Hint: In the Wikipedia articles, headers are surrounded by "==" 

_*E.g., ==  Background == *_

- Define a function called 'get_title' which extracts headers from a text (Use a regular expression)
- Apply this function to the **'text'** column in your pandas data frame (use the pandas 'apply' method)
- Store the result (the list of headers associated with each text in the frame) into a new pandas serie called 'headers'
- Concatenate this series to your pandas dataframe

In [42]:
def get_title(df, column_name):
    # Define the regex pattern to match headers surrounded by "=="
    reg = r'==\s*.*?\s*=='
    
    # Apply the regex pattern to extract headers from each text in the specified column
    df['headers'] = df[column_name].apply(lambda text: re.findall(reg, text))
    
    return df

In [43]:
get_title(df, 'text')

Unnamed: 0,id,category,text,headers
0,Airports_of_Serbia_Airports,Airports,Airports of Serbia (Serbian Cyrillic: Аеродром...,"[== Airports ==, == References ==, == External..."
1,Airport_authority_Airports,Airports,An airport authority is an independent entity ...,[== Examples of airport authorities overseeing...
2,Airport_bus_Airports,Airports,"An airport bus, or airport shuttle bus or airp...","[== On airport transfer ==, === Airside transf..."
3,Airport_check-in_Airports,Airports,Airport check-in is the process whereby passen...,"[== Types of check-in ==, === Destination or P..."
4,Airport_security_Airports,Airports,Airport security refers to the techniques and ...,"[== Description ==, == Airport enforcement aut..."
...,...,...,...,...
154,Votice_City,City,Votice (Czech pronunciation: [ˈvocɪtsɛ]; Germa...,"[== Administrative parts ==, == History ==, ==..."
155,Wetted_area_Building,Building,The surface area that interacts with the worki...,[== References ==]
156,William_Hogarth_Artists,Artists,William Hogarth (; 10 November 1697 – 26 Octo...,"[== Early life ==, == Career ==, === Early wor..."
157,Wolfgang_Nordwig_Sportspeople,Sportspeople,Wolfgang Nordwig (born 27 August 1943) is a fo...,"[== Athletic career ==, === World rankings ==,..."

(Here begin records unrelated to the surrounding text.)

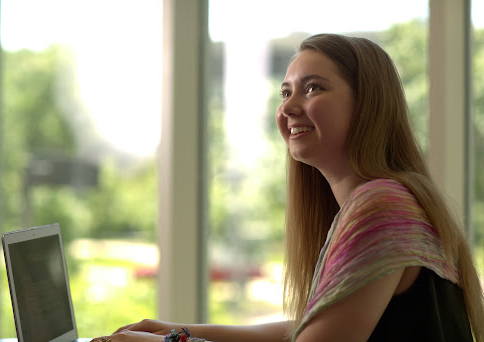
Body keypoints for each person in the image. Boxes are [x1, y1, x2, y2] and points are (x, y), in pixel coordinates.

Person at [92, 33, 484, 342]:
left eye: (313, 88)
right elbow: (309, 329)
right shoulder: (384, 199)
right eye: (285, 92)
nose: (288, 108)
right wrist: (182, 330)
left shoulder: (382, 205)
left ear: (368, 106)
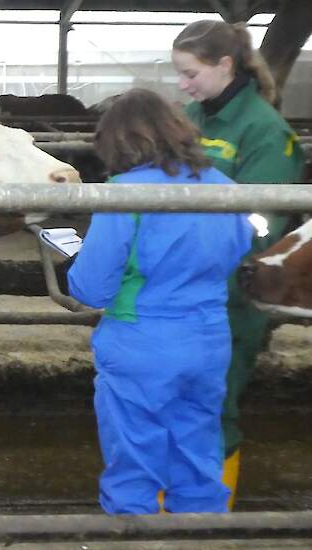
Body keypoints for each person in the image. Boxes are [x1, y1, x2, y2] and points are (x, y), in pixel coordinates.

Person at [68, 88, 254, 514]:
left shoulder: (123, 192)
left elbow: (91, 288)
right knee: (198, 459)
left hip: (141, 341)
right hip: (208, 338)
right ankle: (204, 541)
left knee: (134, 466)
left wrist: (77, 258)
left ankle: (136, 541)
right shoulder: (224, 185)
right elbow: (241, 248)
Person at [172, 19, 306, 509]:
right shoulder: (190, 117)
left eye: (190, 73)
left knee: (215, 404)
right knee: (174, 401)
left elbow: (262, 224)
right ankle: (172, 510)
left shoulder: (267, 133)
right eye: (179, 74)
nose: (183, 85)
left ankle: (209, 515)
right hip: (180, 288)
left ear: (225, 65)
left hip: (232, 291)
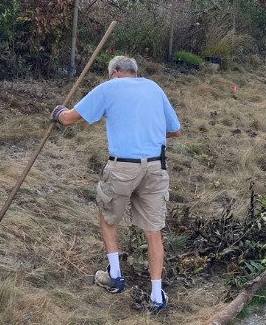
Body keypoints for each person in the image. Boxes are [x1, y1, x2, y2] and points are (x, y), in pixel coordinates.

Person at [51, 56, 181, 314]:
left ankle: (115, 276)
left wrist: (57, 112)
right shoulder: (154, 88)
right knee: (153, 231)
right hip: (156, 167)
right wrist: (149, 131)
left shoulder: (109, 87)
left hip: (123, 168)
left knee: (108, 214)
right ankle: (157, 297)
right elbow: (175, 130)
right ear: (134, 72)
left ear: (115, 73)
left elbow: (68, 119)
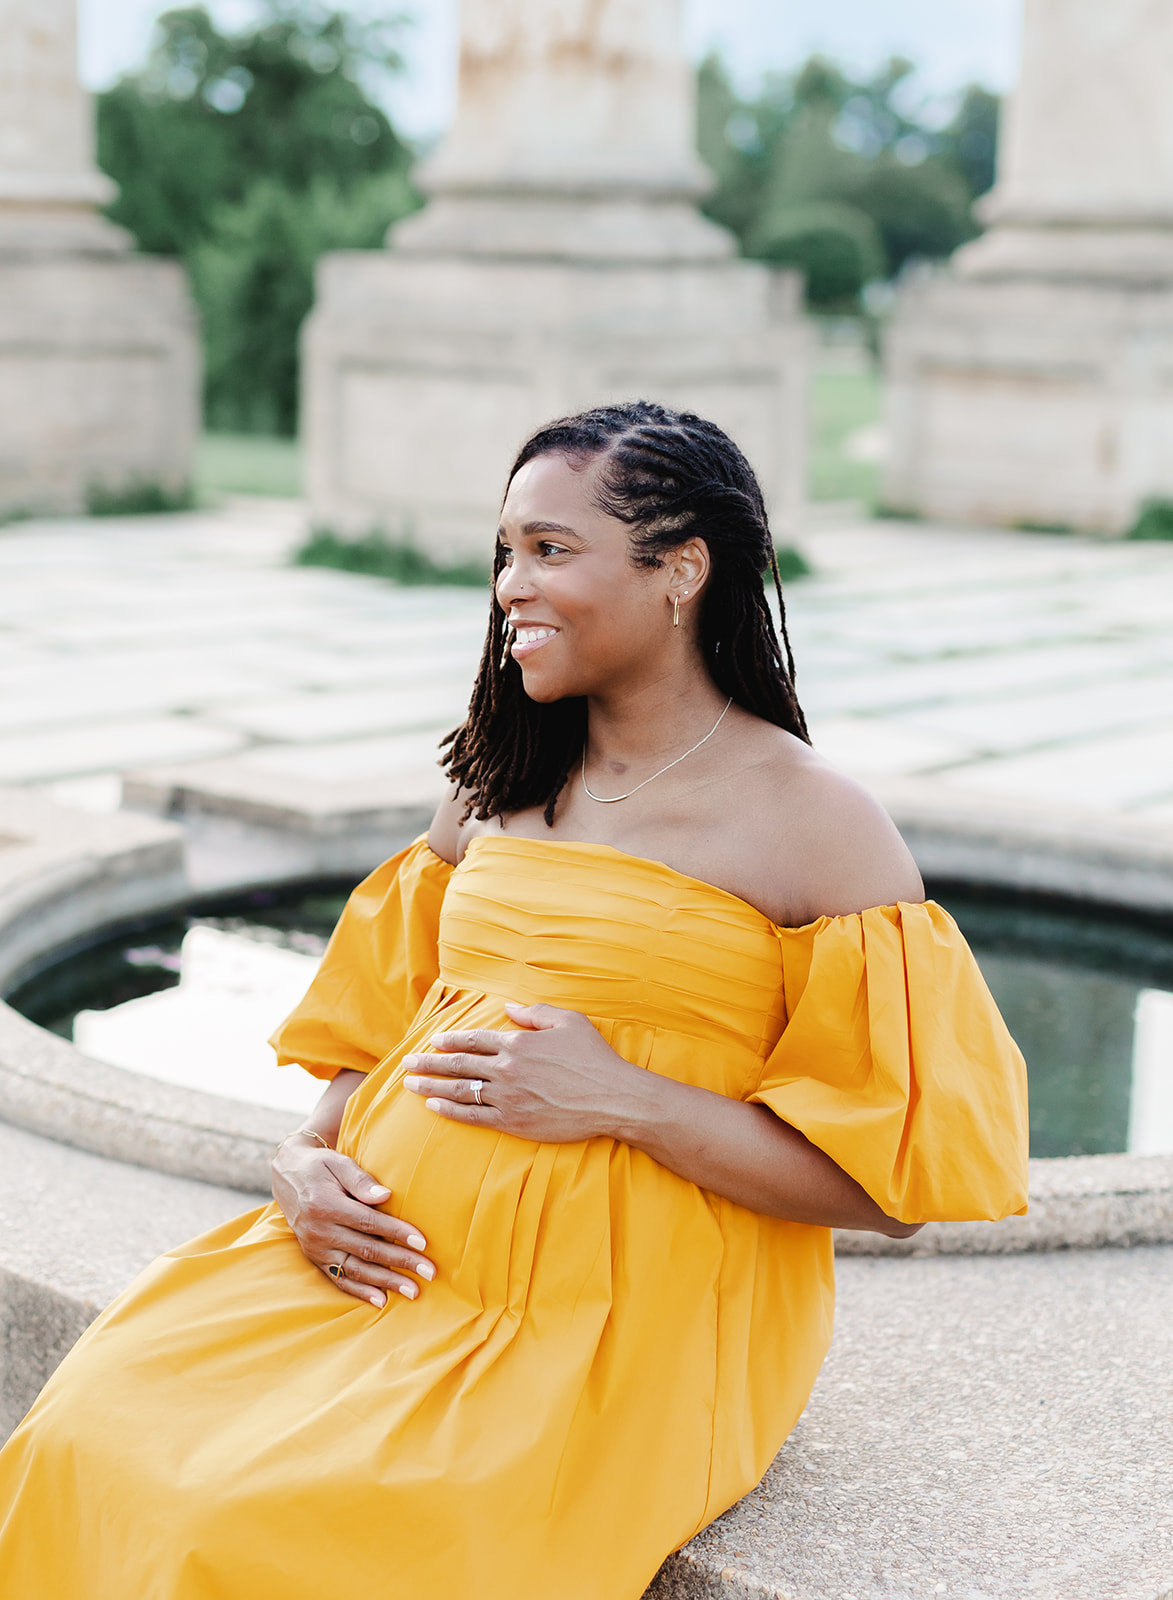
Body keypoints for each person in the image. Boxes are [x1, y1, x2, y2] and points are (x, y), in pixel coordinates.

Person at [0, 402, 1028, 1599]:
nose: (509, 585)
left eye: (551, 549)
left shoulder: (816, 826)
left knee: (249, 1527)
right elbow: (380, 1033)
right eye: (505, 553)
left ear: (680, 568)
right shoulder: (495, 780)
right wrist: (305, 1161)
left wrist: (628, 1099)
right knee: (91, 1429)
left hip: (611, 1323)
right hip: (376, 1265)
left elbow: (890, 1191)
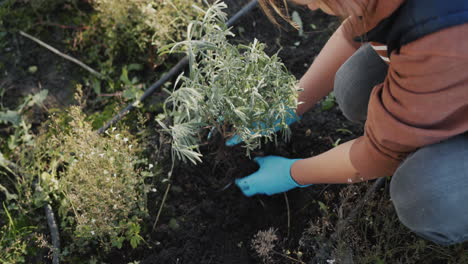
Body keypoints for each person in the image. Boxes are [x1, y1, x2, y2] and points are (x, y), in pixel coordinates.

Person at [231, 0, 468, 246]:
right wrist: (291, 104)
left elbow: (379, 156)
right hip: (447, 66)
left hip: (448, 54)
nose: (310, 8)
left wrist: (292, 174)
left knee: (427, 195)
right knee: (354, 85)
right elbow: (352, 32)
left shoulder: (438, 40)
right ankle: (430, 123)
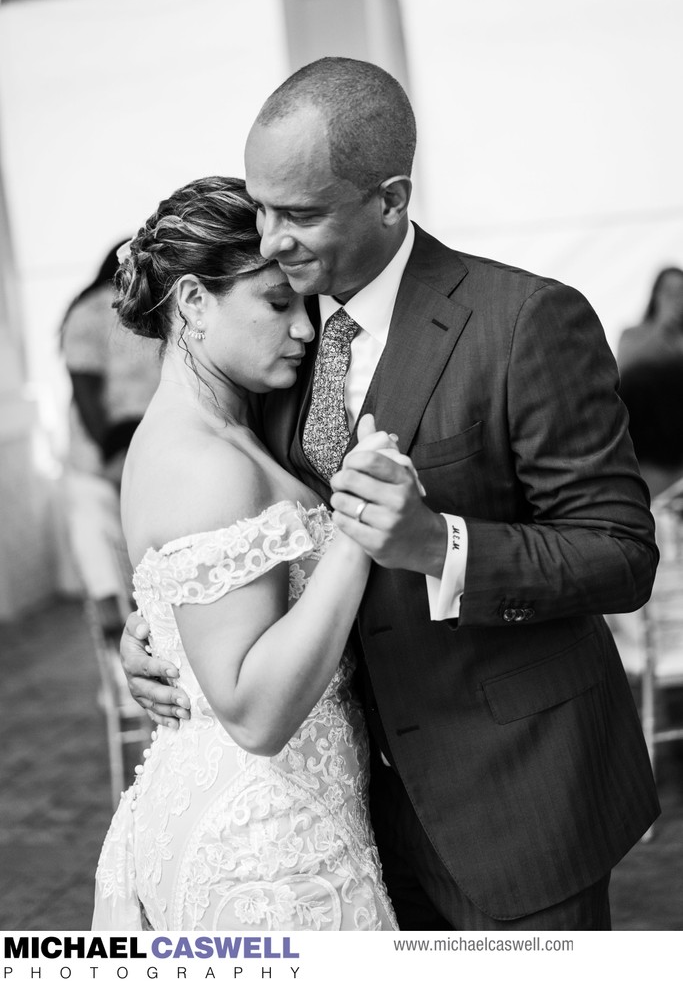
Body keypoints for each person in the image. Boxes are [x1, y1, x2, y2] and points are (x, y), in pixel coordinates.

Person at [121, 58, 660, 930]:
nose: (268, 240)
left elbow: (620, 552)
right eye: (260, 207)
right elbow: (232, 533)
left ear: (390, 199)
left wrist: (440, 545)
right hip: (341, 818)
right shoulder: (270, 342)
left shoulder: (523, 321)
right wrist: (160, 625)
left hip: (511, 795)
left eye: (298, 214)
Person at [92, 175, 398, 931]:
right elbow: (256, 714)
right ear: (193, 303)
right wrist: (360, 532)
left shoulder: (230, 431)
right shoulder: (204, 462)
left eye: (308, 303)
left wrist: (152, 634)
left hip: (282, 805)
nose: (305, 329)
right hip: (264, 846)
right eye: (276, 303)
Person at [61, 243, 161, 627]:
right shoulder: (90, 313)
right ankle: (120, 672)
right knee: (109, 580)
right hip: (102, 468)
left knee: (138, 579)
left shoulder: (152, 307)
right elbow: (86, 394)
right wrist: (117, 459)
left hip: (143, 459)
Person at [617, 265, 683, 498]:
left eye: (681, 292)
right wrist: (661, 327)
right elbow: (626, 371)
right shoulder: (632, 335)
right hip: (645, 448)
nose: (676, 299)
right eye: (669, 292)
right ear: (655, 295)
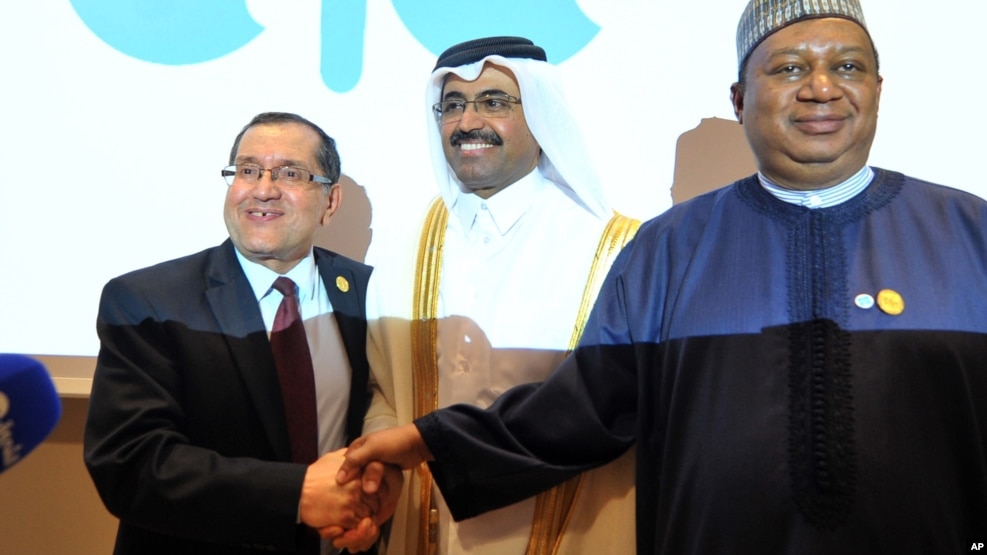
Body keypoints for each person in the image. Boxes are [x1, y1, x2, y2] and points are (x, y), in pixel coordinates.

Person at [339, 2, 987, 553]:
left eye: (846, 66)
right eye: (788, 68)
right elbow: (581, 410)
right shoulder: (672, 247)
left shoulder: (970, 235)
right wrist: (426, 439)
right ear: (738, 98)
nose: (820, 87)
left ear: (877, 87)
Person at [359, 37, 639, 554]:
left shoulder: (616, 250)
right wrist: (377, 462)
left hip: (570, 533)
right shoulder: (405, 244)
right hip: (428, 532)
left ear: (540, 113)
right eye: (453, 105)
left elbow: (607, 410)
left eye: (494, 102)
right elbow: (385, 388)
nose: (468, 123)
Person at [84, 112, 398, 555]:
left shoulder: (369, 293)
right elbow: (131, 466)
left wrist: (365, 504)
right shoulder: (147, 300)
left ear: (330, 202)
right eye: (248, 170)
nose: (263, 188)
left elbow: (377, 411)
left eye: (290, 173)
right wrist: (298, 495)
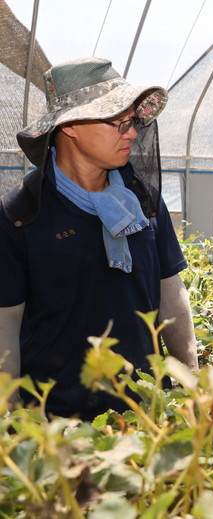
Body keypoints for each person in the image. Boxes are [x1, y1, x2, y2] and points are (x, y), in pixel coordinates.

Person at [0, 57, 198, 419]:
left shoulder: (145, 203)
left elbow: (171, 295)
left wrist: (192, 385)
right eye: (118, 122)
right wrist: (11, 421)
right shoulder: (20, 215)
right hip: (56, 426)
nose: (132, 134)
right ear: (71, 126)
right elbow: (6, 324)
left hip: (147, 418)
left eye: (133, 122)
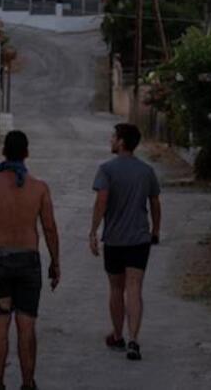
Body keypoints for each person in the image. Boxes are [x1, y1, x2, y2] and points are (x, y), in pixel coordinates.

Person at [0, 130, 60, 390]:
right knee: (26, 326)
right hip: (29, 261)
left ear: (3, 152)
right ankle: (28, 383)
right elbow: (50, 228)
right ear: (26, 153)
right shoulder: (40, 188)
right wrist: (55, 262)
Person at [89, 123, 161, 361]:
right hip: (139, 238)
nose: (110, 141)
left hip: (115, 239)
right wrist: (156, 230)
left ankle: (118, 335)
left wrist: (93, 231)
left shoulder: (107, 170)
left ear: (121, 142)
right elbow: (155, 202)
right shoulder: (146, 171)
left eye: (113, 137)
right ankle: (134, 340)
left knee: (116, 289)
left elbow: (102, 200)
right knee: (135, 289)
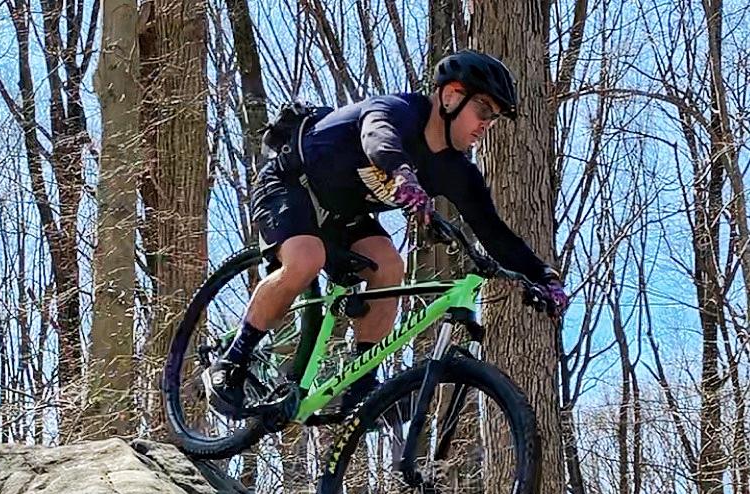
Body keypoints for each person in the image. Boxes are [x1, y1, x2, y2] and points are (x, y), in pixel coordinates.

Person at [208, 51, 569, 419]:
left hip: (344, 214)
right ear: (450, 96)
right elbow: (377, 137)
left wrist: (542, 276)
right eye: (484, 110)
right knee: (306, 259)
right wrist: (402, 174)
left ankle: (361, 387)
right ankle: (232, 360)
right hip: (291, 181)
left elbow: (494, 232)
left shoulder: (456, 170)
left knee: (389, 266)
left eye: (494, 118)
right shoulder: (398, 110)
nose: (486, 124)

## Extracting the vocabulary of each category

For each category, we extract the corresponding vocabulary i.e., the list of tokens occurring in the corresponding texts (removing the duplicates)


Optional: for each category
- extract the list of headers
- extract the noun and verbs 

**Exercise 6**

* write a function called "remove_underscores" that takes a python string and replace all the '_' in it with a whitespace ' '. e.g. "This_is_a_text" becomes  "This is a text"
* write a function called "lowercase_string" that takes a python string and lowercases it. e.g. "This is a text" becomes  "this is a text"
* apply both of the remove_underscores and lowercase_string functions on the **'clean_text'** column of your dataframe. Save the output into a new column in your dataframe called 'clean_text' (consider using method chaining)

In [None]:
def  remove_underscores():
    

**Exercise 7**

- Define a function 'get_tokens' which, given a category, return its vocabulary (the list of tokens occurring in the texts of that category and after removing the duplicates). One way to do this is to:
   - extract the category subframe i.e., all rows whose category column matches the input category
   - create a string out of the text column of that subframe (use str.cat(sep=" "), cf. Pandas CS)
   - run spacy or Stanza model on this string and extract the tokens from the resulting document (cf. Stanza or spacy CS)
   - use python set method to remove duplicate tokens
   - use python list method to convert the resulting set back into a list
- Create a new dataframe with headers **'CATEGORY'** and **'VOCABULARY'** in which you store for each category the corresponding vocabulary

In [None]:
# YOUR CODE HERE

## Visualising the differences in vocabulary size

**Exercise 8**

- Use pandas 'apply' method to compute the size of each category's vocabulary (the number of tokens)
- Add a **'VOCAB SIZE'** column to your the dataframe created in the previous exercise in which you input the size of the vocabulary for each category

In [None]:
# YOUR CODE HERE

**Exercise 9**

Create a barplot showing the **VOCAB SIZE** of each **Category** (use e.g., pd.barh() method)

- the y axis should show the categories
- the x axis should show the vocabulary size

In [None]:
# YOUR CODE HERE

**Exercise 10**
* create a scatter plot showing the correlation between the number of headers and each category
* reminder: you have the headers stored in the pandas dataframe saved to the 'df' variable

In [None]:
# YOUR CODE HERE